National   |   Micaiah Bilger   |   Oct 9, 2020   |   11:12AM   |   Washington, DC

Misinformation about President Donald Trump’s coronavirus treatment continues to spread, despite scientific experts’ refutations of the claim that it involved cells from aborted babies.

The Republican president is being accused of hypocrisy for using a COVID-19 treatment that allegedly was tested in a lab that used a cell line derived from the kidney of an aborted baby.

The initial report came from a CBS News reporter who has been called out repeatedly for her blatant pro-abortion bias.

Her report asserted: “The antibody cocktail that President Trump received for his COVID-19 infection and touted on Wednesday evening as a ‘cure’ for the deadly virus was developed using cells derived from aborted fetal tissue, a practice the White House and anti-abortion rights groups oppose.”

According to CBS, the pharmaceutical company Regeneron said the drug was tested with HEK 293T cell line, which were derived from cells from an aborted baby in the Netherlands. Researchers used the cell line to “determine the ‘best’ two antibodies, which now make up the REGN-COV2 cocktail,” a company spokesperson told the news outlet.

Follow LifeNews.com on Instagram for pro-life pictures and videos.

Other “news” web sites are also running biased reports against Trump, claiming the treatment “would have been defeated by his own efforts to thwart the scientific research that made it possible: fetal cell tissue from abortions.”

Buried in the report, however, was an acknowledgment from a Regeneron spokesperson that the cell line is “not considered fetal tissue.”

According to the report:

The lab tests used to evaluate the effectiveness of the antibodies were derived from what the MIT Technology Review pointed out was a standard cell supply known as HEK 293T. It originated as kidney tissue derived from an abortion in the Netherlands in 1973, the same year Roe v.
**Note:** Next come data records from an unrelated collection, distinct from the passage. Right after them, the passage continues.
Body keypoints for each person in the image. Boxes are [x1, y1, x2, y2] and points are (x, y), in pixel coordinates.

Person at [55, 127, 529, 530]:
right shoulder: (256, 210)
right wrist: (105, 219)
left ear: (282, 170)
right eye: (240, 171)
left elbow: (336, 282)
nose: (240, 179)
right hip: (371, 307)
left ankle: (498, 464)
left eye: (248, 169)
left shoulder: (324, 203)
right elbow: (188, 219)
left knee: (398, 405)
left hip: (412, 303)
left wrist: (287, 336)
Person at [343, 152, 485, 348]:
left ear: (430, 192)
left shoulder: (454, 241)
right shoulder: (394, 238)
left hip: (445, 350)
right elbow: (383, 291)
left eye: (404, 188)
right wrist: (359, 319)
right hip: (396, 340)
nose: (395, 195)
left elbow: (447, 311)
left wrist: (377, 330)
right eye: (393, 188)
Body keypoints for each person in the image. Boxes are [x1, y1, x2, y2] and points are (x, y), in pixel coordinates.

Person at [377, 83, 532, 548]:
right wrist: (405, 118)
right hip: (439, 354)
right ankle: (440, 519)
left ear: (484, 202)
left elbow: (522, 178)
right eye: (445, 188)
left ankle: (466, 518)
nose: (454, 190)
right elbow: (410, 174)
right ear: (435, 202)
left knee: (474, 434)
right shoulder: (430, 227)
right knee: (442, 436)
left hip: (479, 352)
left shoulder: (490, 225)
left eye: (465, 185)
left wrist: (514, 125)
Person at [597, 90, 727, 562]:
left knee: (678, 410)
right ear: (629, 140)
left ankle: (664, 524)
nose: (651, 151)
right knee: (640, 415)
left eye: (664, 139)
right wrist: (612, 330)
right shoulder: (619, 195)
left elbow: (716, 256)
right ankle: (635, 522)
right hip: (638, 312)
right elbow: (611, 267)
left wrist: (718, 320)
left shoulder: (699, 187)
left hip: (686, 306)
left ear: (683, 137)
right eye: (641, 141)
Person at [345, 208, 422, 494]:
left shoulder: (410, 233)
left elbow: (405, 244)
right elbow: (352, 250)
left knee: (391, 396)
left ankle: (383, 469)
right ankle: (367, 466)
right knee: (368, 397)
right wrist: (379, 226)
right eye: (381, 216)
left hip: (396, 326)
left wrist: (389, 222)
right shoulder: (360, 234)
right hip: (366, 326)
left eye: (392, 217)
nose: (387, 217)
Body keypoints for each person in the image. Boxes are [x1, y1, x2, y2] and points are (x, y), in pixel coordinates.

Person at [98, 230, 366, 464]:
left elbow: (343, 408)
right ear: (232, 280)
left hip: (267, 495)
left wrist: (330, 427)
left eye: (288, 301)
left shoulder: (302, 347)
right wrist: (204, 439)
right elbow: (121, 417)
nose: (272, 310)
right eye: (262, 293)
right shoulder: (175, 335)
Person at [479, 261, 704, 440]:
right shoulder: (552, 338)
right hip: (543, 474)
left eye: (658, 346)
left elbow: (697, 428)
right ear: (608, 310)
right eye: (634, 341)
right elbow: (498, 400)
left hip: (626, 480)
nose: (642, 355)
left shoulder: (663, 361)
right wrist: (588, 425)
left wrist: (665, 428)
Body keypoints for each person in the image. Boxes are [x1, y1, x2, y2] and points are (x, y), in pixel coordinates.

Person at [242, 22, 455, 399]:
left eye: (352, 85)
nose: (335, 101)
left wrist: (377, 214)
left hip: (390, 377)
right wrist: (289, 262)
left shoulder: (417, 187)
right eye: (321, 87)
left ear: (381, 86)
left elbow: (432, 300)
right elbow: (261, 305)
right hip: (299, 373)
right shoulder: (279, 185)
Wade was decided.

Those cells have since been “immortalized” in labs — they keep dividing endlessly, similar to cancerous growth — and have gone through other genetic changes, according to MIT. Over such a length of time, they can become disassociated from their origin.

“It’s how you want to parse it,” a Regeneron spokesperson told MIT. “But the 293T cell lines available today are not considered fetal tissue, and we did not otherwise use fetal tissue.”

Drs. David Prentice and Tara Sander Lee, scientific experts on fetal tissue research, said the medicine that Trump received did not involve the destruction of human life.

“No human embryonic stem cells or human fetal tissue were used to produce the treatments President Trump received – period,” they said Thursday, citing the medical research from the experiment.

Trump has been a champion for life in the White House. Among his many actions, his administration has been ending taxpayer-funded grants to researchers who use aborted baby body parts in their experiments. For doing so, he has faced wide-spread criticism in the mainstream media, but pro-life leaders have praised the president for investing in ethical research.

Prentice and Lee said scientific research that uses ethically-derived materials is proving to be successful. These successes demonstrate that the destruction of unborn babies’ lives is not necessary for scientific advancements.

“These facts reinforce this truth: Ethical treatments are saving lives every day–including the president of the United States,” they said.